This article originally appeared on Common Dreams. You can read the original post here.

medicareforall2017
Photo courtesy of Public Citizen.

In the face of a fiercely conservative administration, 2017 has seen an upsurge in popular resistance against measures that threatened to chip away at important–if imperfect–social welfare initiatives, chief among them the ability for Americans to receive quality healthcare.

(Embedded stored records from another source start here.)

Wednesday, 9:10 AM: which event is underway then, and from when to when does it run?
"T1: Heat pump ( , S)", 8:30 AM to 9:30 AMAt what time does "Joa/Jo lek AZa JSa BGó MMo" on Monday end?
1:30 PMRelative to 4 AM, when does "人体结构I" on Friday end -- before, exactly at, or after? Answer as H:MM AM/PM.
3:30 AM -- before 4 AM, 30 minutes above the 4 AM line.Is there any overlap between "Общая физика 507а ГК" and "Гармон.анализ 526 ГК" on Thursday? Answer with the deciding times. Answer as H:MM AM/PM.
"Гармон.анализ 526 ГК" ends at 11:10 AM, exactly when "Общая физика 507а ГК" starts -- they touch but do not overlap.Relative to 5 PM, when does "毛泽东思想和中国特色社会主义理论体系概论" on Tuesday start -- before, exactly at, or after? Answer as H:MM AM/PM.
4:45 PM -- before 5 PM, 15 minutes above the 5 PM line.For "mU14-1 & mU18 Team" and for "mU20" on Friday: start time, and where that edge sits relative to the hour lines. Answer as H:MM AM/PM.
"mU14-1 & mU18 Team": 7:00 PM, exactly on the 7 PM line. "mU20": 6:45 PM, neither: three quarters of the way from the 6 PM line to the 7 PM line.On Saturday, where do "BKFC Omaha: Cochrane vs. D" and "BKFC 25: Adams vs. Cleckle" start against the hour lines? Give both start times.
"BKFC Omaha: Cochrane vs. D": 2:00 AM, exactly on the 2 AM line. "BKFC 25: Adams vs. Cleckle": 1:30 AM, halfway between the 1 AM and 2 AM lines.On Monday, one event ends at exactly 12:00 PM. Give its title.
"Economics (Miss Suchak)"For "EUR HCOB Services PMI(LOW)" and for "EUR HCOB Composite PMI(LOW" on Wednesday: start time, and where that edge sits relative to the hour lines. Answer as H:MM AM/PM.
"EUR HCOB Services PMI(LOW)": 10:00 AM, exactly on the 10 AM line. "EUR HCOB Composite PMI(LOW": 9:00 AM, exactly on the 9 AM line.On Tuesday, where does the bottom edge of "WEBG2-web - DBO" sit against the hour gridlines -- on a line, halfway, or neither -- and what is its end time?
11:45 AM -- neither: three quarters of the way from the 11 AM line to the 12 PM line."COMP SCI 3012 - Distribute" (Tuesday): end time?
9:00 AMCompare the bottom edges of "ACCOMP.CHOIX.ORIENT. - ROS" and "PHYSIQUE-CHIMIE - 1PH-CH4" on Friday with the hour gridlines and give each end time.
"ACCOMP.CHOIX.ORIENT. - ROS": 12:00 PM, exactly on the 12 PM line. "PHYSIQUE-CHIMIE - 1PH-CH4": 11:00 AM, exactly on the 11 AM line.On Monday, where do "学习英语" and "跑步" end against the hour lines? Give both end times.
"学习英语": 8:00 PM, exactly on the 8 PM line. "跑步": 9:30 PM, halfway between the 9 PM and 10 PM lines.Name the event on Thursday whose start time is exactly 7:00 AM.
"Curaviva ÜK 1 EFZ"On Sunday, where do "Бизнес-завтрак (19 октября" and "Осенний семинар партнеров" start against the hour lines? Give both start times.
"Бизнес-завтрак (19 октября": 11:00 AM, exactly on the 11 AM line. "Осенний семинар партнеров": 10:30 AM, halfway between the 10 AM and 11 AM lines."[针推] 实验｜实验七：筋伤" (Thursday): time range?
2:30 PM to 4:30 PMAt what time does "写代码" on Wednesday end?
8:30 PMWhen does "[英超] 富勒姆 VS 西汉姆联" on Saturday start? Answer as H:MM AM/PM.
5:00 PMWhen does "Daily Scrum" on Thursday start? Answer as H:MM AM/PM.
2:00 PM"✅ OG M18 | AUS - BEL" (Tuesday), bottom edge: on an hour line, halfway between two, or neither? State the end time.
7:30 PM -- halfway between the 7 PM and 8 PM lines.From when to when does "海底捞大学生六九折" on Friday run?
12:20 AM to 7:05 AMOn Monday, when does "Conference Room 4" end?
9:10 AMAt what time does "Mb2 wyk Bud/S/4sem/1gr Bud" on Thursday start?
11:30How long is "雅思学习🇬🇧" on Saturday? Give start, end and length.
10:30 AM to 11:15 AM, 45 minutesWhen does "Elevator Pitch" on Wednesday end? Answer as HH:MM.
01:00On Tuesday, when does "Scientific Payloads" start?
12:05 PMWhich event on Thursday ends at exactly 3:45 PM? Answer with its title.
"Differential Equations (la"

Activists pushed back against a series of attempts by Republican lawmakers to repeal and replace the Affordable Care Act (ACA) with bills that the Congressional Budget Office estimated would have led to the loss of health coverage for 22 to 23 million Americans.

While it is tempting to remain on the defensive in the face of an agenda that would rob us of our healthcare, citizen activists across the country recognize that merely protecting the ACA would continue to leave the most marginalized populations in this country behind. While many Americans continue to receive health coverage under the ACA, an estimated 28 million remain uninsured and medical bills continue to be the leading cause of bankruptcy in the United States.

According to a national survey conducted by the Pew Research Center, 60 percent of the population believe that the federal government has a responsibility to provide health coverage for all Americans. Despite continued assertions that universal healthcare in the United States is merely a liberal “pipe dream,” a Medicare-for-All health program–a healthcare insurance system that is government-run–remains the best option for ensuring that all Americans have access to quality healthcare.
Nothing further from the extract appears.